SUPREME COURT OF THE UNITED STATES
Syllabus
ANTONY BROWN, ET AL., PETITIONERS v. PRO FOOTBALL, INC., DBA WASHINGTON REDSKINS, ET AL.
518 U.S. 231
ON WRIT OF CERTIORARI TO THE UNITED STATES COURT OF APPEALS FOR THE DISTRICT OF COLUMBIA CIRCUIT.
No. 95-388. Argued March 27, 1996 -- Decided June 20, 1996
After their collective-bargaining agreement expired, the
National Football League (NFL), a group of football clubs, and the NFL Players
Association, a labor union, began to negotiate a new contract. The NFL presented
a plan that would permit each club to establish a "developmental
squad" of substitute players, each of whom would be paid the same $ 1,000
weekly salary. The union disagreed, insisting that individual squad members
should be free to negotiate their own salaries. When negotiations reached an
impasse, the NFL unilaterally implemented the plan. A number of squad players
brought this antitrust suit, claiming that the employers' agreement to pay them
$ 1,000 per week restrained trade in violation of the Sherman Act. The District
Court entered judgment for the players on a jury treble-damages award, but the
Court of Appeals reversed, holding that the owners were immune from antitrust
liability under the federal labor laws.
Held: Federal labor laws shield from antitrust attack an agreement among
several employers bargaining together to implement after impasse the terms of
their last best good-faith wage offer. Pp. 235-250.

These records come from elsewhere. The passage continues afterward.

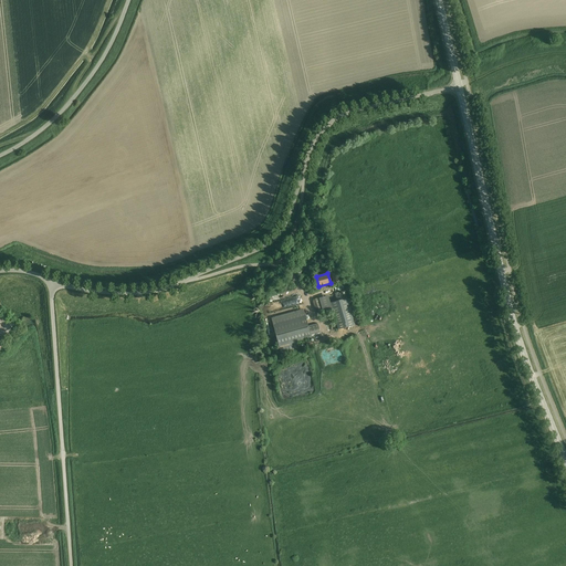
[(328,294),(318,297),(323,311),(332,307),(331,302),(328,294)]
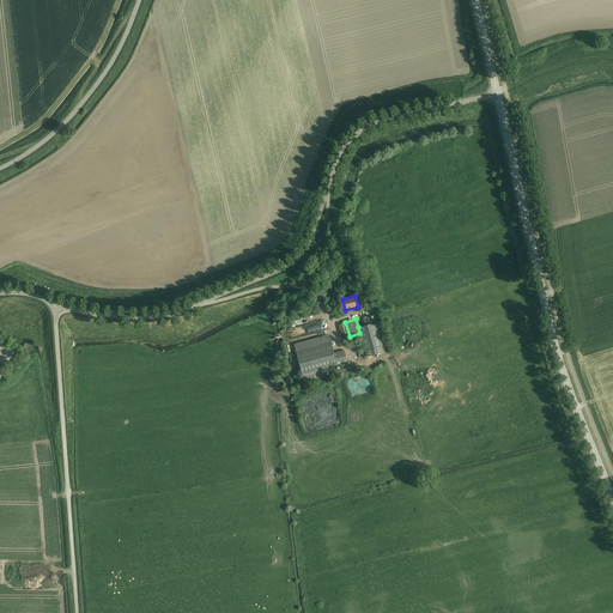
[(376,321),(358,327),(359,333),(366,356),(384,350),(376,321)]
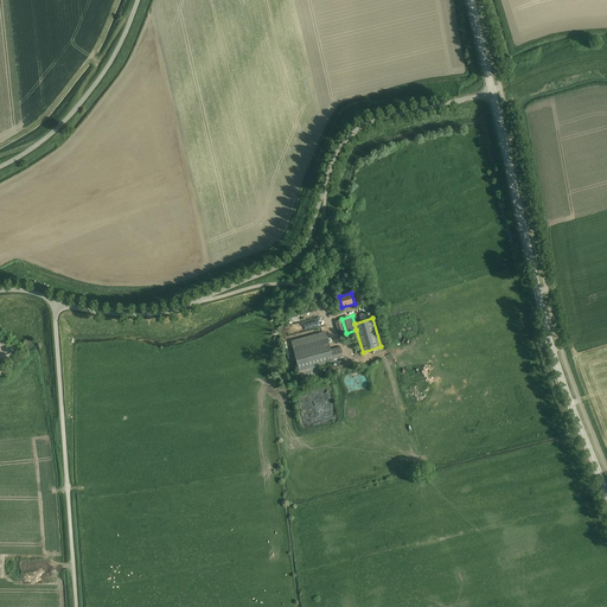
[(339,334),(346,333),(342,319),(334,321),(339,334)]
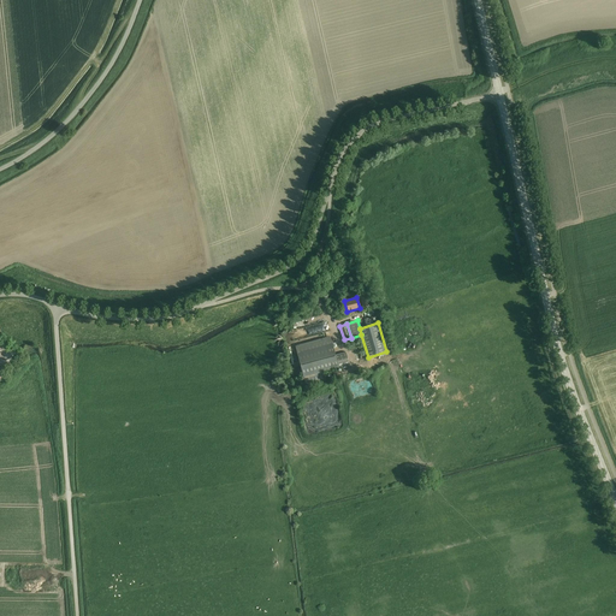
[(304,377),(339,367),(349,365),(345,351),(336,355),(332,343),(297,353),(304,377)]
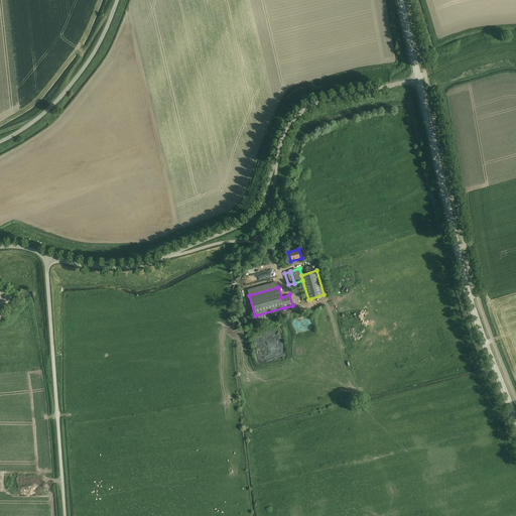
[(299,315),(299,318),(295,319),(296,330),(310,329),(309,314),(299,315)]
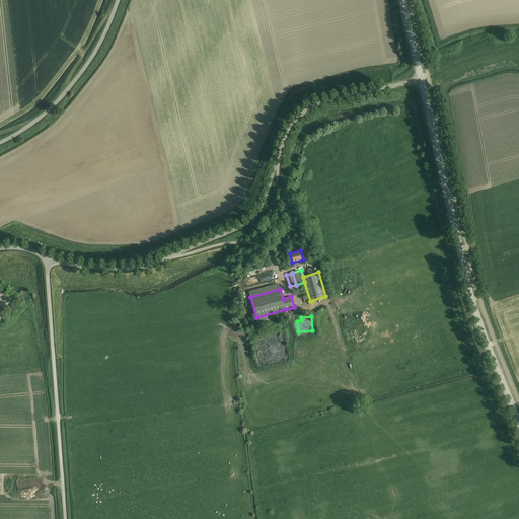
[(281,330),(253,338),(262,367),(289,360),(281,330)]
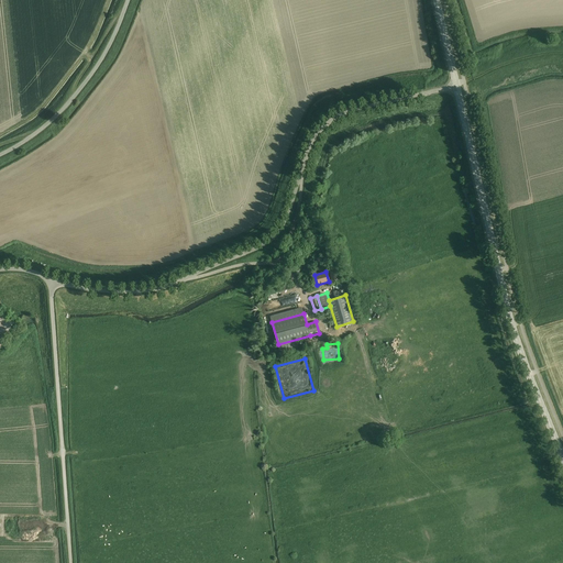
All buildings are outlined.
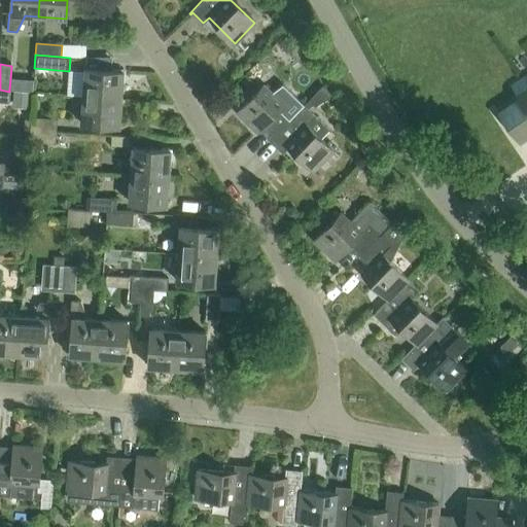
[(81,97),(119,100),(121,72),(83,69),(81,97)]
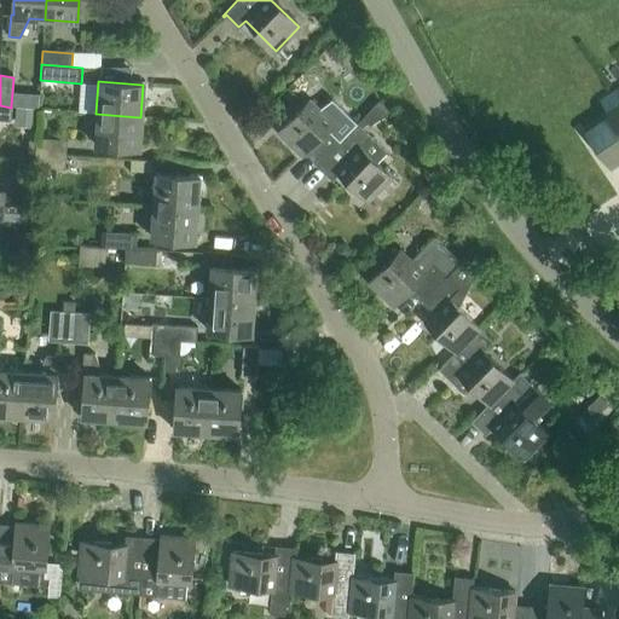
[(618,97),(613,88),(597,99),(607,115),(583,131),(588,138),(605,162),(618,152),(618,97)]
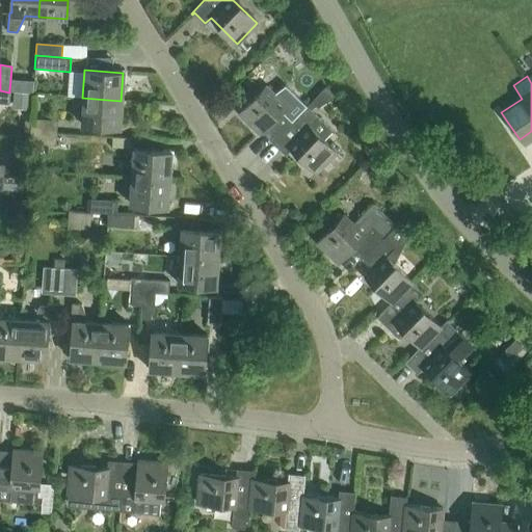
[(322,107),(336,92),(326,84),(314,100),(322,107)]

(a) This Court has previously found in the labor laws an implicit, "nonstatutory"
antitrust exemption that applies where needed to make the collective-bargaining
process work. See, e. g., Connell Constr. Co. v. Plumbers, 421
U.S. 616, 622. The practice here at issue -- the postimpasse imposition of a
proposed employment term concerning a mandatory subject of bargaining -- is
unobjectionable as a matter of labor law and policy, and, indeed, plays a
significant role in the multiemployer collective-bargaining process that itself
comprises an important part of the Nation's industrial relations system.
Subjecting it to antitrust law would threaten to introduce instability and
uncertainty into the collective-bargaining process, for antitrust often forbids
or discourages the kinds of joint discussions and behavior that collective
bargaining invites or requires. Moreover, if antitrust courts tried to evaluate
particular kinds of employer understandings, there would be created a web of
detailed rules spun by many different nonexpert antitrust judges and juries, not
a set of labor rules enforced by a single expert body, the National Labor
Relations Board, to which the labor laws give primary responsibility for
policing collective bargaining. Thus, the implicit exemption applies in this
case. Pp. 235-242.
(b) Petitioners' claim that the exemption applies only to labor-management agreements
is rejected, since it is based on inapposite authority, and an exemption limited
by petitioners' labor-management-consent principle could not work. Pp. 243-244.
(c) Also rejected is the Solicitor General's argument that the exemption should
terminate at the point of impasse. His rationale, that employers are thereafter
free as a matter of labor law to negotiate individual arrangements on an interim
basis with the union, is not completely accurate. More importantly, the simple
"impasse" line would not solve the basic problem that labor law
permits employers, after impasse, to engage in considerable joint behavior,
while uniform employer conduct -- at least when accompanied by discussion --
invites antitrust attack. Pp. 244-247.
(d) Petitioners' alternative rule, which would exempt from antitrust's reach
postimpasse agreements about bargaining "tactics," but not those about
substantive "terms," is unsatisfactory because it would require
antitrust courts, insulated from the bargaining process, to delve into the
amorphous subject of employers' subjective motives in order to determine whether
the exemption applied. Pp. 247-248.
(e) Petitioners' arguments relating to general "backdrop" statutes and
the "special" nature of professional sports are also rejected. Pp.
248-250.
(f) The antitrust exemption applies to the employer conduct at issue here, which
took place during and immediately after a collective-bargaining negotiation;
grew out of, and was a directly related to, the lawful operation of the
bargaining process; involved a matter that the parties were required to
negotiate collectively; and concerned only the parties to the
collective-bargaining relationship. The Court's holding is not intended to
insulate from antitrust review every joint imposition of terms by employers, for
an employer agreement could be sufficiently distant in time and in circumstances
from the bargaining process that a rule permitting antitrust intervention would
not significantly interfere with that process. The Court need not decide in this
case whether, or where, to draw the line, particularly since it does not have
the detailed views of the Board on the matter. P. 250.
50 F. 3d 1041 , affirmed.
Breyer, J., delivered the opinion of the Court, in which Rehnquist,
C. J., and O'Connor, SCALIA, Kennedy, Souter, Thomas, and Ginsburg, JJ., joined.
Stevens, J., filed a dissenting opinion, post, p. 252.